Ich hab’s getan! dachte Jamie. Ich bin gesprungen. Er wollte einen echten indianischen Siegesschrei ausstoßen.

Aber der nüchterne Teil seines Verstandes warnte ihn: Du mußt erst noch landen, ohne dir die Knöchel zu brechen. Oder den verdammten Schnitt aufzureißen.

Der Boden raste ihm jetzt wirklich entgegen. Entspann dich.

Beuge die Knie. Laß die Beine den Stoß absorbieren.

Er schlug schwer auf, überschlug sich zweimal und spürte dann, wie der heiße Wind an seinem geblähten Fallschirm zerrte. Plötzlich war Zawgorodny neben ihm und zog an den Leinen, und der andere Kosmonaut schlang seine Arme um den Fallschirm wie ein Mann, der eine Tonne Einwickelpapier wieder in die Schachtel zu stopfen versucht.
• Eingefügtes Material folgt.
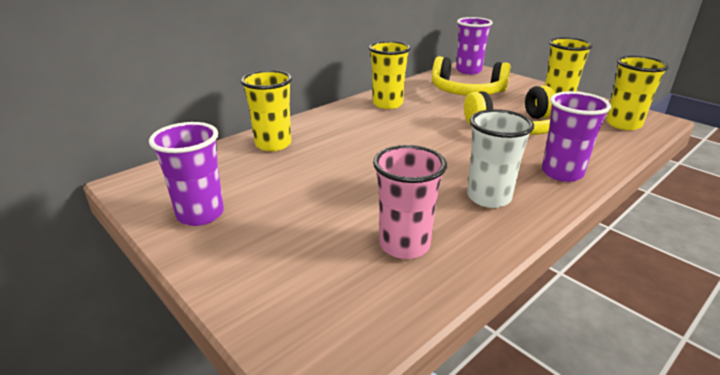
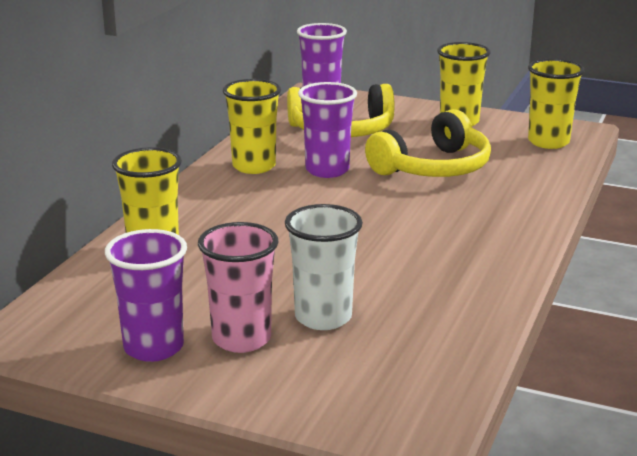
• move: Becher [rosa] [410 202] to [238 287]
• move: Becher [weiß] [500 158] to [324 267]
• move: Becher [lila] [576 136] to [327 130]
Jamie stand mit weichen Knien auf. Sie halfen ihm, aus den Fallschirmgurten zu schlüpfen. Das Flugzeug kreiste träge über ihnen.

»Gut gemacht«, sagte Zawgorodny, der jetzt breit lächelte.

»Wie sind Sie so schnell runtergekommen?« fragte Jamie.

»In freiem Fall, an Ihnen vorbei. Haben Sie mich nicht gesehen? Ich war wie eine Rakete!«

»Juri ist nämlich Freifall-Meister«, sagte der andere Kosmonaut.

Das Flugzeug kam mit ausgefahrenen Klappen und hustenden Motoren herunter. Seine Räder setzten auf dem Boden auf und wirbelten enorme Staubwolken hoch.

»Und jetzt fliegen wir nach Muschestwo?« erkundigte sich Jamie bei Zawgorodny.

Der Russe schüttelte den Kopf. »Wir haben schon gefunden.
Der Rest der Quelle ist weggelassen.